The following article first appeared on Warrior Maven, a Military Content Group member website.

What if, when taking heavy incoming enemy fire, US Army tanks and other armored vehicles were able to launch an artificial intelligence (AI)-enabled autonomous drones over the other side of a ridge to find… and help destroy… additional fast-approaching enemy forces? While hand-launched drones certainly exist today, the concept here would be for drones to autonomously launch, fly, land, and adjust mid-flight to emerging variables to quickly learn, adjust, and reposition in order to achieve mission success.

Artificial Intelligence

This is a paradigm-changing measure of AI-enabled machine learning, which Army Research Laboratory scientists anticipate will shape, inform, and potentially even drive warfare and concepts of operation 10, 20, or even 30 years from now.

A group of committed Army Research Laboratory (ARL) scientists are working on advanced, AI-enabled computer algorithms designed to support real-time manned-unmanned “machine learning” wherein human input can enable an autonomous drone to essentially “learn” or “adapt” behaviors in response to certain contingencies.

drone-tanks-screenshot
Army Research Lab Image of Drone Landing on Tank (Warrior Maven)

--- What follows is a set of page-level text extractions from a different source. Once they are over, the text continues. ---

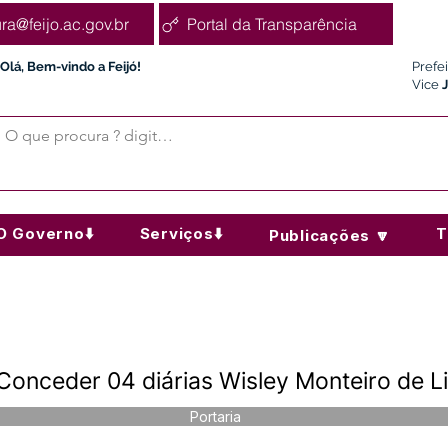
ura@feijo.ac.gov.br
Portal da Transparência
Olá, Bem-vindo a Feijó!
Prefe
Vice
O Governo⬇️
Serviços⬇️
T
Publicações 🔽
 Conceder 04 diárias Wisley Monteiro de L
Portaria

The experimental concept is based upon a certain reciprocity, meaning the machine is able to respond to and incorporate critical input from a human. The ongoing experimentation could be described in terms of an “evolution” of a certain kind, as AI-capable systems are known to only be as effective as their databases. This can at times present a certain quandary, regarding how an AI system might respond in the event that it comes across something that is not part of its database.

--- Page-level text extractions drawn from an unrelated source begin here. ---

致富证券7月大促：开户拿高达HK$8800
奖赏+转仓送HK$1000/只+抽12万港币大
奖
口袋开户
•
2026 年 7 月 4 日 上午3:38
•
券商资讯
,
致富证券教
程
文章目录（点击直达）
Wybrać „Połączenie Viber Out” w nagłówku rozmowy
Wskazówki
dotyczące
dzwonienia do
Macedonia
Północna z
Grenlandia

How quickly can it assimilate and accurately analyze and organize new information which is not part of its database? ARL scientists are fast making progress with this “evolution” by training drones and autonomous systems to respond to and incorporate “human” input in real time.

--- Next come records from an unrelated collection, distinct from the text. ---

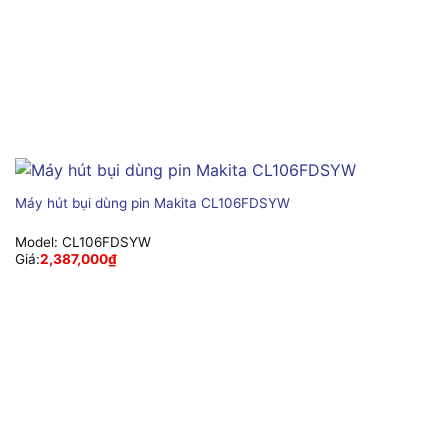
Máy hút bụi dùng pin Makita CL106FDSYW
Model:
CL106FDSYW
Giá:
2,387,000
₫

DEVCOM Army Futures Command

“Our ultimate goal is to have AI that is robust that we can actually use in the field that does not break down when it encounters a new situation. something new. We are hoping to use this technology to better advance the ways soldiers use that technology and get that technology to adapt to the soldier,” Dr. Nicholas Waytowich, Machine Learning Research Scientist with DEVCOM ARL, told Warrior in an interview as far back as several years ago. DEVCOM is part of Army Futures Command.